Just one comment: sorry


Politics is not a soap opera. A serious sense of purpose and a united, dedicated application has returned, says Simon Hoare MP

Simon Hoare MP
Simon Hoare MP

Older readers may well recall the slightly disconcerting 1986 scene in the TV series Dallas when Pam Ewing wakes up, enters her en suite bathroom and finds her husband Bobby in the shower. The previous year, Bobby had been written out of the series, killed in a car accident. He returned, much to the surprise of viewers, and was met with Pammy declaring she had had a horrible dream. The period of his absence was immediately erased and life carried on as normal.
Politics is a serious business. It can’t just erase memories. Decisions made affect the lives of us all every day.
Politics is not a soap opera.
That said, it has somewhat felt like one over recent months and for that I want to apologise.

A one-act tragedy
The government has not looked serious about discharging its important duties. The events of ‘partygate’ and Paterson combined to create a toxic environment in the country and in Parliament that led, as we know, to the fall of Boris Johnson (no returning ‘Bobby in the shower’ moment for him).
Over the summer – when the country was looking for answers, reassurance and support – the governmental pause button had been pressed while a new leader was selected.
The short-lived Truss government, more one-act tragedy than long running soap opera, needs no further comment.
Apart from one: sorry.
The principles that underpinned the mini budget were basically the right ones. The UK needs to see sustainable growth. Individuals, rather than the State, know best how to support their families with their own money. Our tax system needs to be competitive in order to attract investment and so on … The principles were true but the preparation and delivery were appalling and the impact on mortgages and confidence made worse by its avoidability.

RECORDS PROVIDED.
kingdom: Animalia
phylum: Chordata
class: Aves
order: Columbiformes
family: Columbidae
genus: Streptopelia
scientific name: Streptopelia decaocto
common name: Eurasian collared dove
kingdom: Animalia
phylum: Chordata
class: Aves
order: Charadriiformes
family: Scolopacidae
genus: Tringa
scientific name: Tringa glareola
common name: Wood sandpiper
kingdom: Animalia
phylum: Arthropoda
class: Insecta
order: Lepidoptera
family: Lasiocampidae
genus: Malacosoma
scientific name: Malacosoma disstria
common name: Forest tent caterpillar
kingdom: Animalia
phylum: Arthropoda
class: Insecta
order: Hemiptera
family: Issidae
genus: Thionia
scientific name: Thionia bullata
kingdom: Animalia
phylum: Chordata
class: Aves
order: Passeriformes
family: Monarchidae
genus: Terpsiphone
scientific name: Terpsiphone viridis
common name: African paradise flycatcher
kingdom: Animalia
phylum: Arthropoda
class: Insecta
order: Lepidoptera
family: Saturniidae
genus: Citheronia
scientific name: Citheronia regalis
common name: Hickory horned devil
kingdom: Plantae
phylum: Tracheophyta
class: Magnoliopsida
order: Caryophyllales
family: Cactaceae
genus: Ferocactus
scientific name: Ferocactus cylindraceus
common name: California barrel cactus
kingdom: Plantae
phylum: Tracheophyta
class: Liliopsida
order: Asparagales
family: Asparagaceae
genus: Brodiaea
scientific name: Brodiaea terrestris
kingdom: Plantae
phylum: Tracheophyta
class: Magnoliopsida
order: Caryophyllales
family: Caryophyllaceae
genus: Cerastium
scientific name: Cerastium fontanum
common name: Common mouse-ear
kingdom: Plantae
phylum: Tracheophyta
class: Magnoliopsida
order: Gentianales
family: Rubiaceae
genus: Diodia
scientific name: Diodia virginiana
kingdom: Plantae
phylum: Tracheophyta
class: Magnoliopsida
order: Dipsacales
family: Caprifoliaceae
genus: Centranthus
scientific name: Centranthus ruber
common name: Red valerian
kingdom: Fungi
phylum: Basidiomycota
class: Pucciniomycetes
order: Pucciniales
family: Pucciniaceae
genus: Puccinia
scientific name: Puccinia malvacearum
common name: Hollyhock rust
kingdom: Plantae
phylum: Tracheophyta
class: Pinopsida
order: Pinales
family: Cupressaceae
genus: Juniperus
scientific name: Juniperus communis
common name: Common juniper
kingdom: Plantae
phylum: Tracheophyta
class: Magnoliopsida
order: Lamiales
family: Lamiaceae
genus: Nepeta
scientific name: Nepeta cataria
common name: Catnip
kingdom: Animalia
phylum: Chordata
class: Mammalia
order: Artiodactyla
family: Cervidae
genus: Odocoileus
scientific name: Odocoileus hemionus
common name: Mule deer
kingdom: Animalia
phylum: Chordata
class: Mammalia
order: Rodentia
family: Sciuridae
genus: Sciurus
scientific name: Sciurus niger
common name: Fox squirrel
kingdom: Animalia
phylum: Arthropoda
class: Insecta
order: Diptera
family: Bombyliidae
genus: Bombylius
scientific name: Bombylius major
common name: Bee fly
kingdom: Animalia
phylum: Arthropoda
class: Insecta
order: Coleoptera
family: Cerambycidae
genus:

SET OF TASKS.
- a) Answer these questions from Simon Hoare's opinion piece, one line each:
(i) In what year did the Dallas scene with Bobby in the shower air?
(ii) Which two events does the piece say combined to create a toxic environment in the country and in Parliament?
(iii) Which parts of the mini budget does the piece call appalling?
- b) List everything that Simon Hoare's opinion piece says the country was looking for over the summer.
- c) Carry on Simon Hoare's opinion piece from its last sentence.

ANSWERS BY ITEM.
- a)
(i) 1986
(ii) 'Partygate' and Paterson
(iii) The preparation and delivery

- b)
- Answers
- Reassurance
- Support

- c)
While the markets are now steadier, the UK’s reputation is repairing and the Government emanates an air of seriousness, a sense of purpose and of dedicated application, I am not so naïve as to consider that all is either forgiven or forgotten. The Government has a big job to do and little time to do it in. The appointment of Rishi Sunak as Prime Minister and his retention of Jeremy Hunt at the Treasury are important reputational rebuilding foundations. The Cabinet that Rishi has appointed represents all views and opinions across the Conservative party, rather than being solely drawn in the narrow image of the Leader. I firmly believe this will make for better decision making and more robust scrutiny of policy. The mood of the parliamentary party is dramatically improved. Left, right and centre of the party are speaking to each other again – sometimes for the first time in many years. There is a sense of re-purposing, focus and hellbent determination to deliver.

Not just tories
I know some people reading this will be irritated and, in some sense, correctly saying ‘the UK is more than just the Conservative party’. They are, of course, right. But my party did win a commanding majority over all other parties in the House of Commons. We are right to recommit to repaying the trust the British people vested in us.
Which brings me to a closing thought on the call of some for a General Election. Given all the country has gone through since the New Year, I really do remain to be convinced that the policy delivery vacuum of a drawn-out election campaign is in the interests of our country or our economy. The ship needs to be steadied and the course reaffirmed first.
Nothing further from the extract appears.